Entries supplied:

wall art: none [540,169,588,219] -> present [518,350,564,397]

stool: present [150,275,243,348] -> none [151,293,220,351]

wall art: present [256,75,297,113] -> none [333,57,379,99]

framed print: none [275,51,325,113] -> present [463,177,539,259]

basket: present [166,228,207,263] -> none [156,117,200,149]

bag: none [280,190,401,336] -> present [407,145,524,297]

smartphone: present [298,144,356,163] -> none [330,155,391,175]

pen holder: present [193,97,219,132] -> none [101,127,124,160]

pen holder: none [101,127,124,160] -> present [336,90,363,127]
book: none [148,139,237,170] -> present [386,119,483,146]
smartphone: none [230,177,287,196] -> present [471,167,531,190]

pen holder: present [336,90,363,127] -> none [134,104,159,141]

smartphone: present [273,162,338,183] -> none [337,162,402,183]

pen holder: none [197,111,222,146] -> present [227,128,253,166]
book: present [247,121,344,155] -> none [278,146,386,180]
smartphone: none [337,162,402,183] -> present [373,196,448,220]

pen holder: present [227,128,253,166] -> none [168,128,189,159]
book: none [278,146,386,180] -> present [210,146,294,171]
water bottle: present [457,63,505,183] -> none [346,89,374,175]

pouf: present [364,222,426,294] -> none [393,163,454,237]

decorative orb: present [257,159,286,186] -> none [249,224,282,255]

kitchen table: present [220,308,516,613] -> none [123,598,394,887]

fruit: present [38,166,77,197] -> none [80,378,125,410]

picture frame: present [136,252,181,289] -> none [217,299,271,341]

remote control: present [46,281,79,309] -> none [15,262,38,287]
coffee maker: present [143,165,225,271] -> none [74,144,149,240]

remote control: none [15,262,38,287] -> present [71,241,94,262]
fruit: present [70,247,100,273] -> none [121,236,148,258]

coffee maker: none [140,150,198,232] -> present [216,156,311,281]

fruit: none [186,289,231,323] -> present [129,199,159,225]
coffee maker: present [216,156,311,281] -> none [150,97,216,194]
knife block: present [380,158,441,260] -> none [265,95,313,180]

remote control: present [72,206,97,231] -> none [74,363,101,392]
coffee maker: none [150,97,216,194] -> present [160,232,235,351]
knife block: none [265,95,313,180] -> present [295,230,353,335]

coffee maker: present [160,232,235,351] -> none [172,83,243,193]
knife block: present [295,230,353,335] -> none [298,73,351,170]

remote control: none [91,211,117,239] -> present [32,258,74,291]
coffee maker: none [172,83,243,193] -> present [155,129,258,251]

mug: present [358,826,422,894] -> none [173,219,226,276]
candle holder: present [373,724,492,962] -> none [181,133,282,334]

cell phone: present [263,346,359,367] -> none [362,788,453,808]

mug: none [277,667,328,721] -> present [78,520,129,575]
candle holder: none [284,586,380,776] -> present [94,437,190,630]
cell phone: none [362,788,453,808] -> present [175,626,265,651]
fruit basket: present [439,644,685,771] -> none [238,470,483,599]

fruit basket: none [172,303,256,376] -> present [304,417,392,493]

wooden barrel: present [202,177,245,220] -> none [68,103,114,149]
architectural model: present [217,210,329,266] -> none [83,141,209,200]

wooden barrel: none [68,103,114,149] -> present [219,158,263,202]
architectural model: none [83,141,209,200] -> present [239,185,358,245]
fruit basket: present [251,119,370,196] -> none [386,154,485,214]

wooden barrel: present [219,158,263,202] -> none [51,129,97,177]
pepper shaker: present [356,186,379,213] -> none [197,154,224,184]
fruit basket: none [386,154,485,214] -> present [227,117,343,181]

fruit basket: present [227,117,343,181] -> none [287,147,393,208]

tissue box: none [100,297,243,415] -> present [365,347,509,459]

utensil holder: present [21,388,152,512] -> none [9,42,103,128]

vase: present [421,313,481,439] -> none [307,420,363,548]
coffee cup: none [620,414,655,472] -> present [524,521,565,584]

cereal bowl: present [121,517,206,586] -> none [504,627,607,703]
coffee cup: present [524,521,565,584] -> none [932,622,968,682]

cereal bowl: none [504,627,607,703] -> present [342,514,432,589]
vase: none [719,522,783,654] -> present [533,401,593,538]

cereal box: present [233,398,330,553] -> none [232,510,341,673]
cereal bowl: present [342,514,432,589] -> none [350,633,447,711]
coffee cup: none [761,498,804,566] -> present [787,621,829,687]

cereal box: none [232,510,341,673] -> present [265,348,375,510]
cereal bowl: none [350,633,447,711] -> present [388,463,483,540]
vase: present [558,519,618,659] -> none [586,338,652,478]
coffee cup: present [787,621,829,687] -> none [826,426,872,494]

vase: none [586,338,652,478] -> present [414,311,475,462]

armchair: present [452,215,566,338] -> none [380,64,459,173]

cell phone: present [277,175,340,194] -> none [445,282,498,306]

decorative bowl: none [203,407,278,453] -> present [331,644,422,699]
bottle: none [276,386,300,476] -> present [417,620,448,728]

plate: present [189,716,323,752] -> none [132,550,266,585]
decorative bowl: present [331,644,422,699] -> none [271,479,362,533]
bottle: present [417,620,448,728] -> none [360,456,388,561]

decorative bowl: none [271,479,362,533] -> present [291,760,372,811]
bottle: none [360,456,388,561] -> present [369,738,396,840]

Exercise: Return each line among the entries that holds the word "basket".

Answer to the problem:
basket: present [166,228,207,263] -> none [156,117,200,149]
fruit basket: present [439,644,685,771] -> none [238,470,483,599]
fruit basket: none [172,303,256,376] -> present [304,417,392,493]
fruit basket: present [251,119,370,196] -> none [386,154,485,214]
fruit basket: none [386,154,485,214] -> present [227,117,343,181]
fruit basket: present [227,117,343,181] -> none [287,147,393,208]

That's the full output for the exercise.